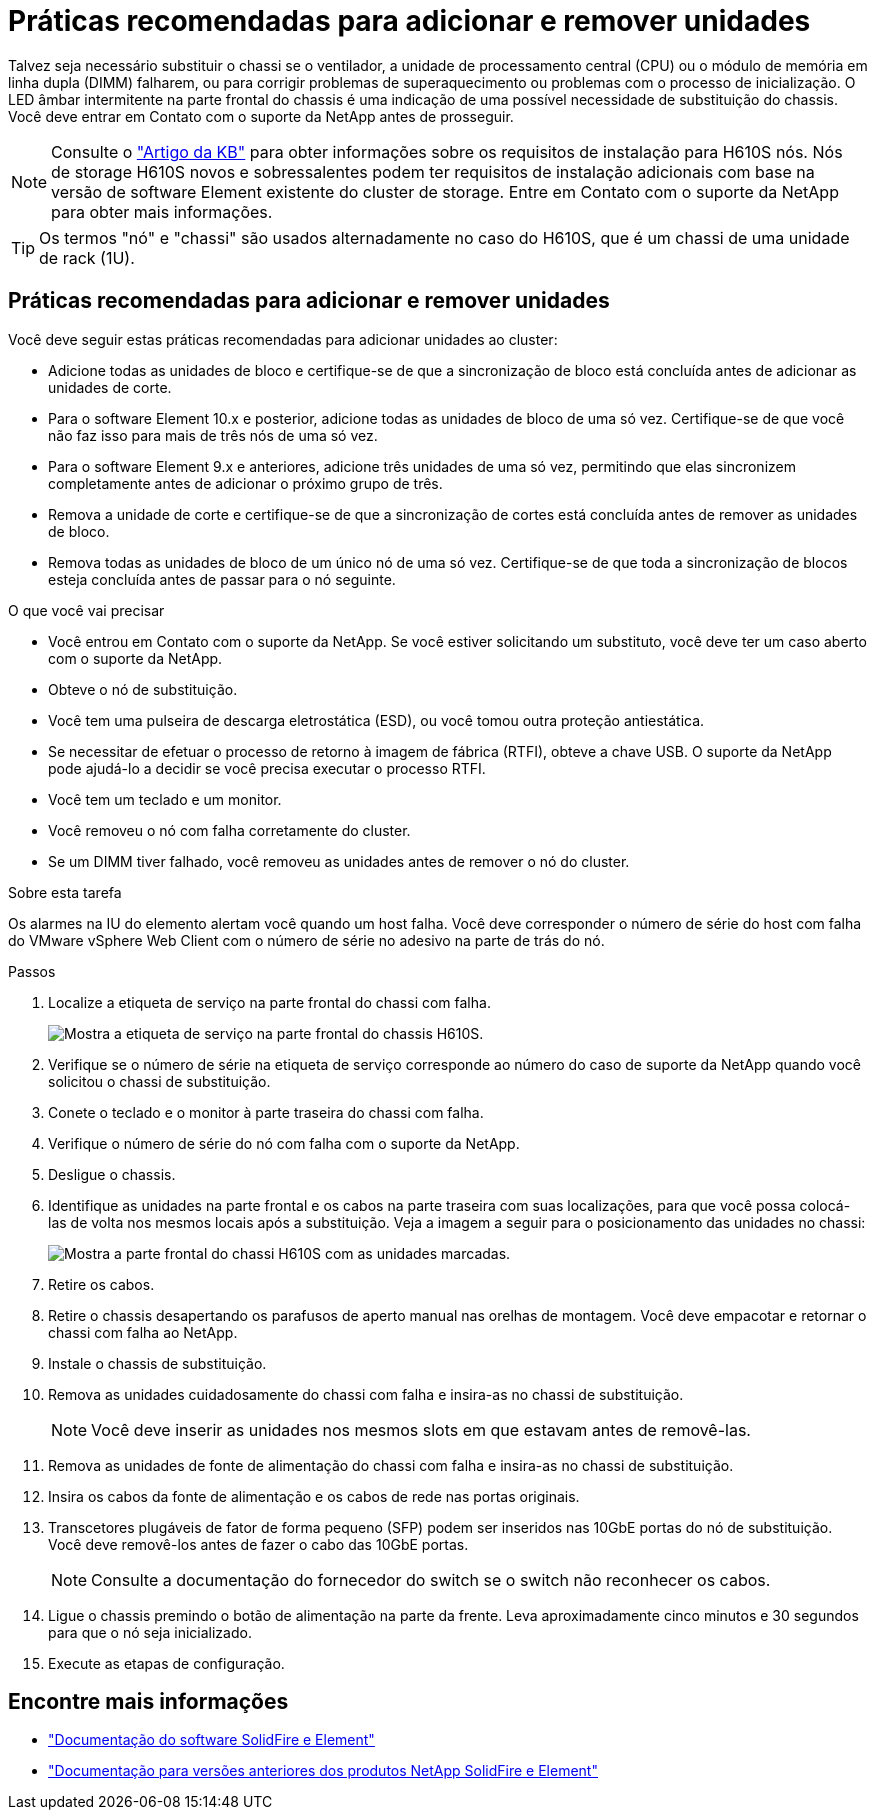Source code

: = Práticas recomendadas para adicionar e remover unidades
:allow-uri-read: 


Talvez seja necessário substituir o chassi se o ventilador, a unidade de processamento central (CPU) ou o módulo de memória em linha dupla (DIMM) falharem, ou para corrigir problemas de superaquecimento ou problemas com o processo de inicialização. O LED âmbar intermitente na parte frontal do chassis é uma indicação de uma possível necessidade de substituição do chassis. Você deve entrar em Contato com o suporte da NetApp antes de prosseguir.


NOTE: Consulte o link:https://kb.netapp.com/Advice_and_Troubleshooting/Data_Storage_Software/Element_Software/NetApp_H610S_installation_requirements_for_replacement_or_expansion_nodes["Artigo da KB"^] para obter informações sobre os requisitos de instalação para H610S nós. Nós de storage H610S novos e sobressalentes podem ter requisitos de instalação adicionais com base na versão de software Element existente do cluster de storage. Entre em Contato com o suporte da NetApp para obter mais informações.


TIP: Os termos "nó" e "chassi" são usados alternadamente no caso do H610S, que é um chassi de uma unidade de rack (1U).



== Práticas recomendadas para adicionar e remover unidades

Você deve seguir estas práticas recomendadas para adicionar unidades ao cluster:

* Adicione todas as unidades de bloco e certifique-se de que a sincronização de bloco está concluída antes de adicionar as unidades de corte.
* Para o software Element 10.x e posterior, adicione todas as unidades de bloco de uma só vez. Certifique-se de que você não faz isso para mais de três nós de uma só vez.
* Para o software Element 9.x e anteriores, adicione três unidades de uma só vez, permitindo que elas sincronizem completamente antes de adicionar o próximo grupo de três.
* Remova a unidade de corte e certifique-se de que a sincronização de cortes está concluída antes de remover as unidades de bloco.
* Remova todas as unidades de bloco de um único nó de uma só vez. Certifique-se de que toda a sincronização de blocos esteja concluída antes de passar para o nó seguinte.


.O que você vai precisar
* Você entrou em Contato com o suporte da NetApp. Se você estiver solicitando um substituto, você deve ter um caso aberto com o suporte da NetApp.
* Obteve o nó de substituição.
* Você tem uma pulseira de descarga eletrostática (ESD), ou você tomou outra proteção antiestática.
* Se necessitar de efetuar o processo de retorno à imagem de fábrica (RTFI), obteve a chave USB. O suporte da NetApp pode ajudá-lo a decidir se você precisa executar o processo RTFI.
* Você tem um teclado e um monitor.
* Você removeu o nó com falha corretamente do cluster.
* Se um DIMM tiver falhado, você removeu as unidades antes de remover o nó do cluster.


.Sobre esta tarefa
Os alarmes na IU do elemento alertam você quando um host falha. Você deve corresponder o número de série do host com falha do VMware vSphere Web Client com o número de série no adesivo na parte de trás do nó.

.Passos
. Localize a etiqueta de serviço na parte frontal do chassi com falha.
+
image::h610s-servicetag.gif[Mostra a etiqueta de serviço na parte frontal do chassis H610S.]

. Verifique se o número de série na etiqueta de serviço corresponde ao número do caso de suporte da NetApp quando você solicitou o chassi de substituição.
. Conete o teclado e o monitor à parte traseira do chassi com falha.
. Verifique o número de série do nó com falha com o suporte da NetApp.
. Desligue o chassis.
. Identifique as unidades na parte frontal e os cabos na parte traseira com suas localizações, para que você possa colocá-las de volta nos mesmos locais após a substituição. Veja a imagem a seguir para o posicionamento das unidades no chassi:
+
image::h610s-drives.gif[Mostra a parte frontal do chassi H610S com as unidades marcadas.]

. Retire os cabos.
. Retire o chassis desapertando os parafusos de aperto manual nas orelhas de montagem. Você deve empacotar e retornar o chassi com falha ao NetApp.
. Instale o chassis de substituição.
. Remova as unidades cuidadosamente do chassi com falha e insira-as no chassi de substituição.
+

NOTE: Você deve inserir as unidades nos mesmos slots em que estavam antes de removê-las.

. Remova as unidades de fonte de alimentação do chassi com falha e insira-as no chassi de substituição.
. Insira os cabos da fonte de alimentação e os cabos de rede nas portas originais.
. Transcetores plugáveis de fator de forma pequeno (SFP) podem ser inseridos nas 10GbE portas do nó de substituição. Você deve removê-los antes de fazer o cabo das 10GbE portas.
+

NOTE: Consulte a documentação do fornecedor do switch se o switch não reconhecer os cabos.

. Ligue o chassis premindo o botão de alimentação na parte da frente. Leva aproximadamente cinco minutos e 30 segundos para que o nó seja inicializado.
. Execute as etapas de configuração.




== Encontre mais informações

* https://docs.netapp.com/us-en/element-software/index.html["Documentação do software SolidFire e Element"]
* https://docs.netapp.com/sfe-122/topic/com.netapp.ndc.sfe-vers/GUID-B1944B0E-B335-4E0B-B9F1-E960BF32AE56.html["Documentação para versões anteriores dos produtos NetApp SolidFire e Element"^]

==

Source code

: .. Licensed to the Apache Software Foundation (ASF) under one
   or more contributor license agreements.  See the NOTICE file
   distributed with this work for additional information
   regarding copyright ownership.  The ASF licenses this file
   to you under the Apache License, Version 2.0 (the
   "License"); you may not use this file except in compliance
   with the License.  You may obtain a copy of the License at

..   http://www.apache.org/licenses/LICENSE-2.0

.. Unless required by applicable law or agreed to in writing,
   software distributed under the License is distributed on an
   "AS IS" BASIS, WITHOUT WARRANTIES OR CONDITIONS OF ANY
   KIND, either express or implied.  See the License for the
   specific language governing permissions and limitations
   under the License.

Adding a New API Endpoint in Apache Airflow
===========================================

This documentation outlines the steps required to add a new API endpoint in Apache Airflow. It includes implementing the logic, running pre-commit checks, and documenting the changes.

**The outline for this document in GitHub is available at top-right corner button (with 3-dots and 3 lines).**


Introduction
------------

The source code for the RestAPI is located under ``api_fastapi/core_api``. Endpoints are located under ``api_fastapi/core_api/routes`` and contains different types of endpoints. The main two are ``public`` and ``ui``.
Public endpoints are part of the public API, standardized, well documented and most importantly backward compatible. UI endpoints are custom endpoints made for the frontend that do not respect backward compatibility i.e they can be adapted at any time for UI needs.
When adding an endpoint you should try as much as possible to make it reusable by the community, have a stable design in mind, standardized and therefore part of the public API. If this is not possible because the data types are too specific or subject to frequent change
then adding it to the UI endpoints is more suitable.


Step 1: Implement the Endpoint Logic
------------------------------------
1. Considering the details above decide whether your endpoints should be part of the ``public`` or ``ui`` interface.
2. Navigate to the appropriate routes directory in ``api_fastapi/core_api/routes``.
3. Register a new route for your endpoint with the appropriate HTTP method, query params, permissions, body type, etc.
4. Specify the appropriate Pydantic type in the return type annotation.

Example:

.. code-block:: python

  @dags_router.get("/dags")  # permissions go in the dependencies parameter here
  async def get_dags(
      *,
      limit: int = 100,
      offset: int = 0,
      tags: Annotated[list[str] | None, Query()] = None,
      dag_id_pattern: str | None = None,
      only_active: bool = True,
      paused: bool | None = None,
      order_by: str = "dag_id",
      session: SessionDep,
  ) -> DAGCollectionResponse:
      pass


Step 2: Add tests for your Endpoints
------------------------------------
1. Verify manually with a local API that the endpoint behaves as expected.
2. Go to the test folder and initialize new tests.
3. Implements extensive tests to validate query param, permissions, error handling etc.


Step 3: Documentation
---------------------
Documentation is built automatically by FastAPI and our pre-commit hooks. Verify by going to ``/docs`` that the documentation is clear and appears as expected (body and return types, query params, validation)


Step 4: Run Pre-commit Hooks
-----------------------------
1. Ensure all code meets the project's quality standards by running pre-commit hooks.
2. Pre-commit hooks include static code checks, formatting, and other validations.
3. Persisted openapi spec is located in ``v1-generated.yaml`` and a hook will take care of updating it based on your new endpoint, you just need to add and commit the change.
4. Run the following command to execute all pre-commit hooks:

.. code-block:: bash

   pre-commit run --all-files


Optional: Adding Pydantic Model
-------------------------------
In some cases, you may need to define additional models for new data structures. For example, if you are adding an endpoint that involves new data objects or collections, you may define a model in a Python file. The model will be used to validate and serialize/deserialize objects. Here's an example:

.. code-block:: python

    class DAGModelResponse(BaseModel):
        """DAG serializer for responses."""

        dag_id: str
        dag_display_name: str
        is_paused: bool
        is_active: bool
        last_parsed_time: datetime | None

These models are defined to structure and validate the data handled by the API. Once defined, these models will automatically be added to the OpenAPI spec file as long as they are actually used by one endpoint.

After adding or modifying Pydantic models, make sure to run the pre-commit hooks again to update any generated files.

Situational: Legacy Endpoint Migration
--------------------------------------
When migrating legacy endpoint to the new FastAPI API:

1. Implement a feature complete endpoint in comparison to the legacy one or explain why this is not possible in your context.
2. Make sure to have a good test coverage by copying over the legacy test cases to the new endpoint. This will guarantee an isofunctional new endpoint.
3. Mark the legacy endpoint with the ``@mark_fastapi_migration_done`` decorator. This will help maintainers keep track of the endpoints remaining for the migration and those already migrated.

** Action item **
Of the lines above, output exactly those from the line bearing "você vai precisar" through the line bearing "Obteve o nó de substituição.", inclusive.

** Problem solution **
.O que você vai precisar
* Você entrou em Contato com o suporte da NetApp. Se você estiver solicitando um substituto, você deve ter um caso aberto com o suporte da NetApp.
* Obteve o nó de substituição.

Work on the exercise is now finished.